(Images with keypoint coordinates)
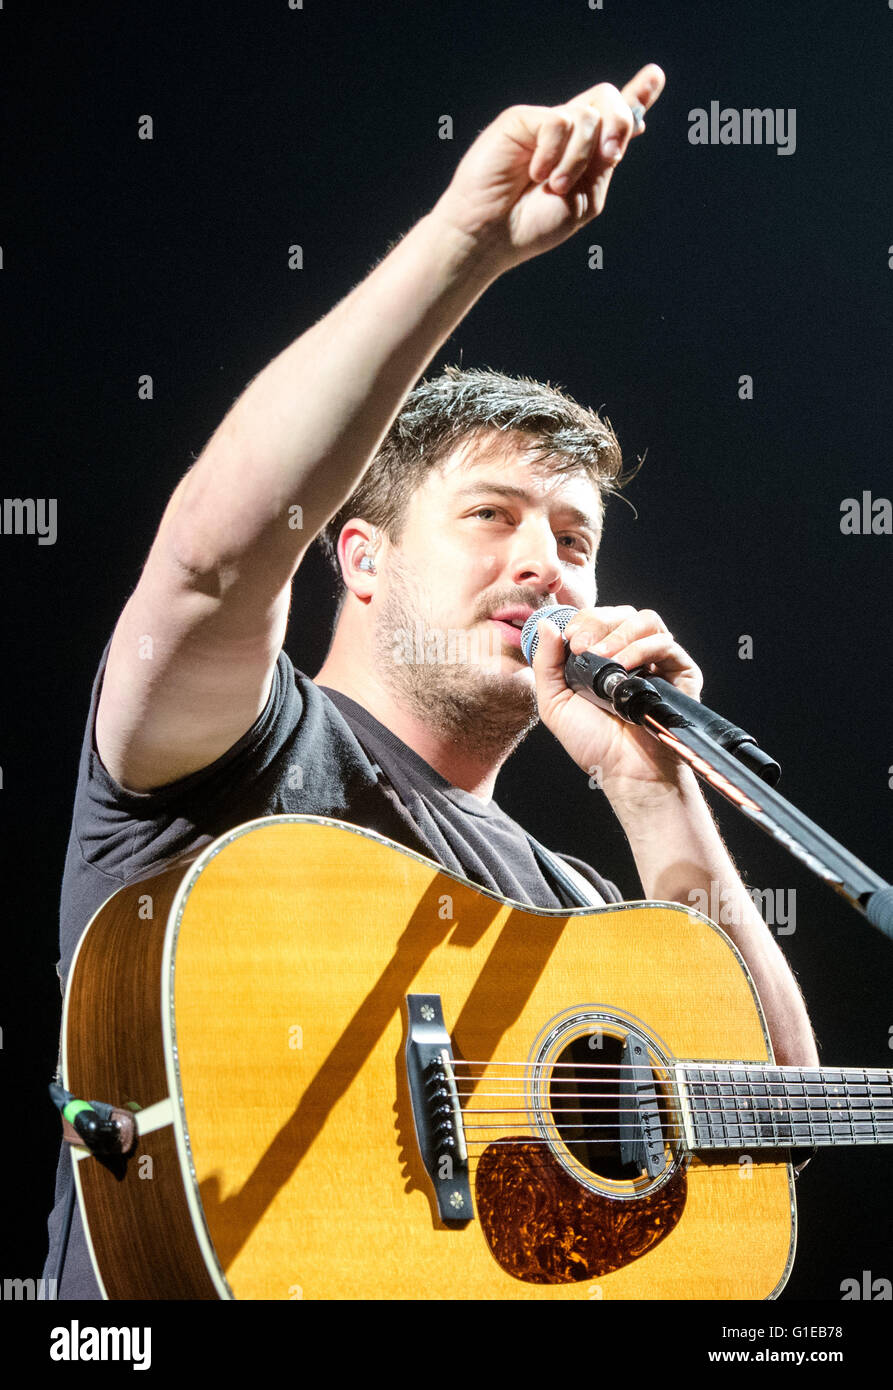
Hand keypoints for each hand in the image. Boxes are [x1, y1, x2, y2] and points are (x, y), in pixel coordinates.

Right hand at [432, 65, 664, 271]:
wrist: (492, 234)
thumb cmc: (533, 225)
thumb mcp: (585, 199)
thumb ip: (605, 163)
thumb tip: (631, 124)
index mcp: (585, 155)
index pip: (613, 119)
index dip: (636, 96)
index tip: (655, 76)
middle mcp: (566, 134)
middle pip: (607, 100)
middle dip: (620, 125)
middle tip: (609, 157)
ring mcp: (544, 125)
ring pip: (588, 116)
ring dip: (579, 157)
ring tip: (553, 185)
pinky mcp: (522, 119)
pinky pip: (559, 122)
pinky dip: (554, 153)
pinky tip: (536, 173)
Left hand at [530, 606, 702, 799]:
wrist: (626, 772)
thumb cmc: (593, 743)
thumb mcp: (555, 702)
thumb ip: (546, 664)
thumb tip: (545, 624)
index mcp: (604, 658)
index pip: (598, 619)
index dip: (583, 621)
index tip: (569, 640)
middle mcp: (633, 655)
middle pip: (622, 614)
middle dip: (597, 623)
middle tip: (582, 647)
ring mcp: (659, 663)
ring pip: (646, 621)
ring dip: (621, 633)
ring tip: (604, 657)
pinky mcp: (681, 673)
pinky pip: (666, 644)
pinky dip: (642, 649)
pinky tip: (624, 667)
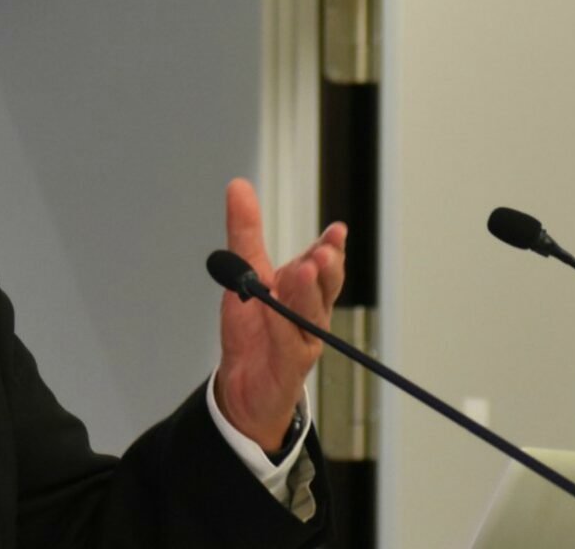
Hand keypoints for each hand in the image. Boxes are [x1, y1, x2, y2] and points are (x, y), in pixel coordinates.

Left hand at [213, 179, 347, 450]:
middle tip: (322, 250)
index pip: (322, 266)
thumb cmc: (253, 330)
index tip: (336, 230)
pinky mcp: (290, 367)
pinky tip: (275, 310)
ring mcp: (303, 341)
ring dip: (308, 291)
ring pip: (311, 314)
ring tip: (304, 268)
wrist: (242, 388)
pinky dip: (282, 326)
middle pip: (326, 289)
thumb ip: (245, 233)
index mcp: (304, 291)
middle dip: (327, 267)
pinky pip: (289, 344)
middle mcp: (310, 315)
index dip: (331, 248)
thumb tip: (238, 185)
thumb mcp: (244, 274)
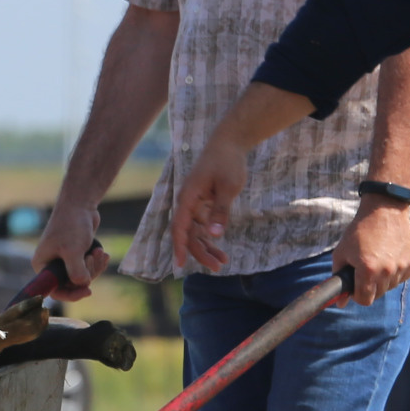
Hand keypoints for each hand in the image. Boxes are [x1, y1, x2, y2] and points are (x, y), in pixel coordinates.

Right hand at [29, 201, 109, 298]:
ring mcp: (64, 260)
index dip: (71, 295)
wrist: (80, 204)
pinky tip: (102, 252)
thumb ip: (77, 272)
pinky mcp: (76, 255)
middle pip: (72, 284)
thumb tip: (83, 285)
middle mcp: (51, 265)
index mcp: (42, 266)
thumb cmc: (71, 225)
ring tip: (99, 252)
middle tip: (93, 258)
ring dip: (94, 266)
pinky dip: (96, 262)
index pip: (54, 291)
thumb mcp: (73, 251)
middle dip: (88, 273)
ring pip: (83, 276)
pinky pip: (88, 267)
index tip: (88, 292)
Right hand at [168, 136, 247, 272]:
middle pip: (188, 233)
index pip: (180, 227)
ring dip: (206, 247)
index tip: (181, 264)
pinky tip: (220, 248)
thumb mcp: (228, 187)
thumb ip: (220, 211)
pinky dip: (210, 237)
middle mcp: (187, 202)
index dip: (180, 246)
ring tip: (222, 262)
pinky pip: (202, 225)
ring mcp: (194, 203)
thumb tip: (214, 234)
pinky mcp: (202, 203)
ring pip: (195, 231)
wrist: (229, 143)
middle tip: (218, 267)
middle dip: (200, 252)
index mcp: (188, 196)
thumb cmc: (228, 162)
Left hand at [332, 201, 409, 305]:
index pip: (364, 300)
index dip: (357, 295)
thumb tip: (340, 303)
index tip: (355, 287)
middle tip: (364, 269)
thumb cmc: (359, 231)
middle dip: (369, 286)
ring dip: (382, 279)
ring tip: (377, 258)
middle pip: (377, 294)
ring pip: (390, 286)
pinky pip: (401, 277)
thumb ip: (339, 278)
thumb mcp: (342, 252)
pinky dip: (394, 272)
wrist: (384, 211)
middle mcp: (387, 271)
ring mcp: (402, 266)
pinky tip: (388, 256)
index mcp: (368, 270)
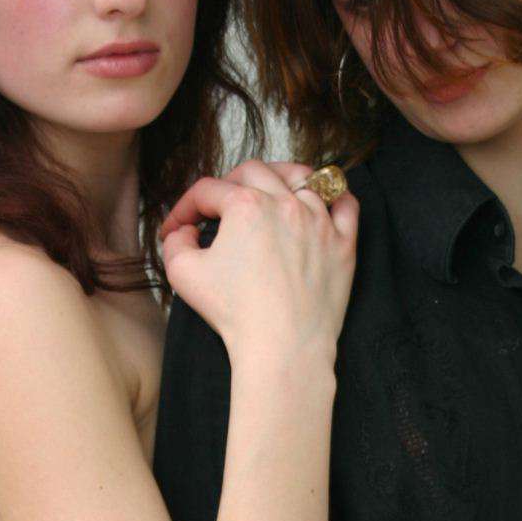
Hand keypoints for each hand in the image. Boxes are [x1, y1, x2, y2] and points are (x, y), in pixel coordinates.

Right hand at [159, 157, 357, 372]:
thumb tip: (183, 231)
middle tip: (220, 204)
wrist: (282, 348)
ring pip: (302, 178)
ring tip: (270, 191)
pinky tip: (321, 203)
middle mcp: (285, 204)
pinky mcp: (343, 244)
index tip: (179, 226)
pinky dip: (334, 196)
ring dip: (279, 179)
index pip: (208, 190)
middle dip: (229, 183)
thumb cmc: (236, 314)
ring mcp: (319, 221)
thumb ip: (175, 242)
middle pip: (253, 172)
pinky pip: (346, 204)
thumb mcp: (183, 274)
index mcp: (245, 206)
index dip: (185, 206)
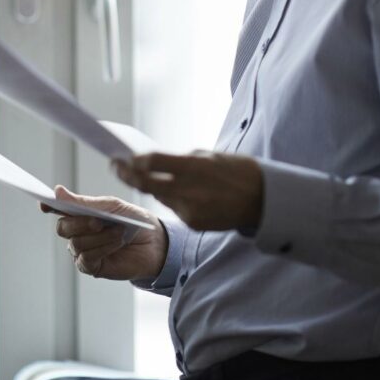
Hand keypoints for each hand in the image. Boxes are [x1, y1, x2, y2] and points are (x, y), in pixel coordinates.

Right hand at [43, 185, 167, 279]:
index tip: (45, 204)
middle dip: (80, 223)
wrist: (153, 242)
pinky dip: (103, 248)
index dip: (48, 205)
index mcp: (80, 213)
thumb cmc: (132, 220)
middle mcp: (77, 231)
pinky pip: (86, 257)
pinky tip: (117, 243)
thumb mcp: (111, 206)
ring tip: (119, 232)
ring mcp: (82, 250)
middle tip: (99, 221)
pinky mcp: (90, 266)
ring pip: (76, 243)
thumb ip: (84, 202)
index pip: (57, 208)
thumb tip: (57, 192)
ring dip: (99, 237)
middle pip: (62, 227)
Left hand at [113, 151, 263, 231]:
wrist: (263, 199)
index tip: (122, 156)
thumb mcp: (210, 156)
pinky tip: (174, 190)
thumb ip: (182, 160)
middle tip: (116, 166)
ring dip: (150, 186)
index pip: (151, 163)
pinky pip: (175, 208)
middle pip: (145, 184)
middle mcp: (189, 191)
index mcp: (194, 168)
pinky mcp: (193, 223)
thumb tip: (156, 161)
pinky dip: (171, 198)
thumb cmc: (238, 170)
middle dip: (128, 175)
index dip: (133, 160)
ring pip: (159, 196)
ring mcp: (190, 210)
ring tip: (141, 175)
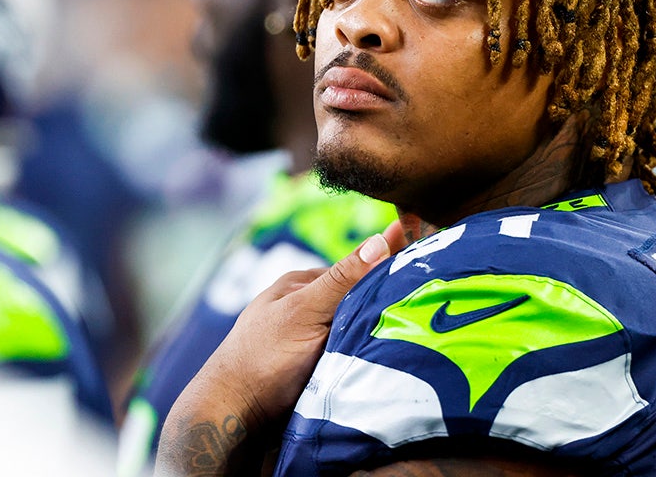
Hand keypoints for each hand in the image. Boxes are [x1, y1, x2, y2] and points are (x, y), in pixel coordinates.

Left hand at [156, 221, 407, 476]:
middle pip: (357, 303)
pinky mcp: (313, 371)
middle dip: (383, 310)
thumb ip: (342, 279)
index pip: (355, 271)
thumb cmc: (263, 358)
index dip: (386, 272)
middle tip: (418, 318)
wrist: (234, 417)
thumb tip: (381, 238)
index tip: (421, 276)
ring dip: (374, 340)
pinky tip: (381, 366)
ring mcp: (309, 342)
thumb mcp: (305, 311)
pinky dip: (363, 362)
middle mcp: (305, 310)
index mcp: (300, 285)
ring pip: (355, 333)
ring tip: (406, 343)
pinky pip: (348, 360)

__EXERCISE DIRECTIONS__
Restate each entry exactly, omitting pictures.

__COMPLETED TASK__
Hand keypoints for each hand in the image. Boxes are [x1, y1, x2, y2] and points are (x, y), in pixel coordinates.

Right hand at [432, 65, 664, 271]:
wrist: (492, 234)
thumb cmc: (533, 225)
thumb mcp: (585, 199)
thumb ip: (605, 163)
thumb tip: (631, 124)
index mcp: (585, 155)
index pip: (613, 119)
index dip: (636, 96)
index tip: (655, 76)
middle mcp: (566, 134)
middle pip: (607, 100)
middle dip: (620, 125)
middle tip: (609, 157)
ring mcp: (544, 125)
ring pip: (588, 116)
ring dip: (579, 157)
ring tip: (553, 185)
pinky mcp: (522, 119)
pinky pip: (559, 122)
pinky dip: (554, 153)
pinky tip: (536, 173)
Left hand at [530, 606, 702, 799]:
wrist: (626, 772)
thumb cmc: (593, 743)
thumb mcp: (555, 702)
thumb ip: (546, 664)
thumb tip: (545, 624)
index mcp: (604, 658)
index pip: (598, 619)
index dip: (583, 621)
index tip: (569, 640)
middle mcp: (633, 655)
middle pip: (622, 614)
middle dip: (597, 623)
middle tip: (582, 647)
ring mcp: (659, 663)
ring pip: (646, 621)
ring dip: (621, 633)
ring tip: (604, 657)
pinky mcp: (681, 673)
pinky pip: (666, 644)
pinky dip: (642, 649)
pinky tip: (624, 667)
Hand keypoints for each hand in the image. Boxes are [x1, y1, x2, y2] and points are (x, y), in pixel coordinates.

Left hand at [213, 179, 347, 450]:
middle tip: (322, 250)
index pip: (322, 266)
thumb cmc: (253, 330)
index tip: (336, 230)
pinky mcp: (290, 367)
pinky tip: (275, 310)
ring mcp: (303, 341)
ring dip: (308, 291)
ring pip: (311, 314)
ring tip: (304, 268)
wrist: (242, 388)
pinky dip: (282, 326)
middle pip: (326, 289)
thumb ip: (245, 233)
index mcp: (304, 291)
middle dip: (327, 267)
pinky pip: (289, 344)
middle mcp: (310, 315)
index dip: (331, 248)
thumb tip: (238, 185)
thumb mcp: (244, 274)
Hand keypoints for each hand in the image. Boxes are [x1, y1, x2, y2] and points are (x, y), in pixel coordinates.

Right hand at [29, 201, 109, 298]:
ring mcp: (64, 260)
index dip: (71, 295)
wrist: (80, 204)
pinky tip: (102, 252)
thumb ip: (77, 272)
pinky mcp: (76, 255)
middle pip: (72, 284)
thumb tip: (83, 285)
middle mcp: (51, 265)
index mcp: (42, 266)
thumb cmc: (71, 225)
ring tip: (99, 252)
middle tip: (93, 258)
ring dip: (94, 266)
pinky dip: (96, 262)
index pip: (54, 291)
thumb mcp: (73, 251)
middle dip: (88, 273)
ring pip: (83, 276)
pinky pip: (88, 267)
index tip: (88, 292)
Right hand at [168, 136, 247, 272]:
middle pip: (188, 233)
index pip: (180, 227)
ring dip: (206, 247)
index tip: (181, 264)
pinky tip: (220, 248)
thumb mcp: (228, 187)
thumb ip: (220, 211)
pinky dip: (210, 237)
middle mcp: (187, 202)
index dip: (180, 246)
ring tip: (222, 262)
pinky pip: (202, 225)
ring mcp: (194, 203)
thumb tip: (214, 234)
pinky mcp: (202, 203)
ring pip: (195, 231)
wrist: (229, 143)
middle tip: (218, 267)
middle dip: (200, 252)
index mcp: (188, 196)
thumb cmc: (228, 162)
Left hand at [332, 201, 409, 305]:
index pip: (364, 300)
index dip: (357, 295)
thumb tip: (340, 303)
index tip: (355, 287)
middle tip: (364, 269)
thumb cmc: (359, 231)
middle dip: (369, 286)
ring dip: (382, 279)
ring tip: (377, 258)
middle pip: (377, 294)
ring pip: (390, 286)
pinky pip: (401, 277)
thumb ip: (339, 278)
thumb mcp: (342, 252)
pinky dip: (394, 272)
wrist: (384, 211)
middle mcp: (387, 271)
ring mcp: (402, 266)
pinky tip: (388, 256)
index mcp: (368, 270)
Hand keypoints for each hand in the image. Boxes are [x1, y1, x2, y2] and points are (x, y), in pixel coordinates.

Right hand at [159, 157, 357, 372]:
thumb tip: (183, 231)
middle tip: (220, 204)
wrist: (282, 348)
ring pip: (302, 178)
ring tip: (270, 191)
pinky tip: (321, 203)
middle mcp: (285, 204)
pinky mcp: (343, 244)
index tip: (179, 226)
pinky dip: (334, 196)
ring dip: (279, 179)
index pip: (208, 190)
middle dip: (229, 183)
thumb cmc: (236, 314)
ring mcp: (319, 221)
thumb ip: (175, 242)
middle pip: (253, 172)
pinky pip: (346, 204)
thumb mcp: (183, 274)
index mcp: (245, 206)
index dip: (185, 206)
Hand keypoints for each hand in the image. Boxes are [x1, y1, x2, y2] and points are (x, y), in pixel coordinates.

Right hand at [43, 185, 167, 279]:
index tip: (45, 204)
middle dip: (80, 223)
wrist: (153, 242)
pinky dip: (103, 248)
index dip: (48, 205)
index mcp: (80, 213)
thumb cmc: (132, 220)
middle mcp: (77, 231)
pinky pip: (86, 257)
pinky tip: (117, 243)
thumb mcp: (111, 206)
ring tip: (119, 232)
ring mcp: (82, 250)
middle tip: (99, 221)
pinky mcp: (90, 266)
ring pip: (76, 243)
thumb ip: (84, 202)
index pip: (57, 208)
thumb tip: (57, 192)
ring dip: (99, 237)
middle pip: (62, 227)
Left hand at [113, 151, 263, 231]:
wrist: (263, 199)
index tip: (122, 156)
thumb mcp: (210, 156)
pinky tip: (174, 190)
thumb ip: (182, 160)
middle tip: (116, 166)
ring dip: (150, 186)
index pip: (151, 163)
pinky pip: (175, 208)
middle pip: (145, 184)
middle mcp: (189, 191)
index mcp: (194, 168)
pinky mcp: (193, 223)
thumb tip: (156, 161)
pinky dip: (171, 198)
thumb cmc: (238, 170)
middle dip: (128, 175)
index dip: (133, 160)
ring pip: (159, 196)
ring mcp: (190, 210)
ring tip: (141, 175)
Hand keypoints for each hand in the image. Boxes are [x1, y1, x2, y2] and points are (x, y), in pixel coordinates.

Left hand at [156, 221, 407, 476]:
middle pip: (357, 303)
pinky mcp: (313, 371)
middle dip: (383, 310)
thumb ip: (342, 279)
index pip: (355, 271)
thumb cmc: (263, 358)
index dip: (386, 272)
middle tip: (418, 318)
wrist: (234, 417)
thumb tip: (381, 238)
index tip: (421, 276)
ring dip: (374, 340)
pinky tip: (381, 366)
ring mcp: (309, 342)
thumb mcp: (305, 311)
pinky dip: (363, 362)
middle mcp: (305, 310)
index mcp: (300, 285)
ring pip: (355, 333)
ring tip: (406, 343)
pinky pip: (348, 360)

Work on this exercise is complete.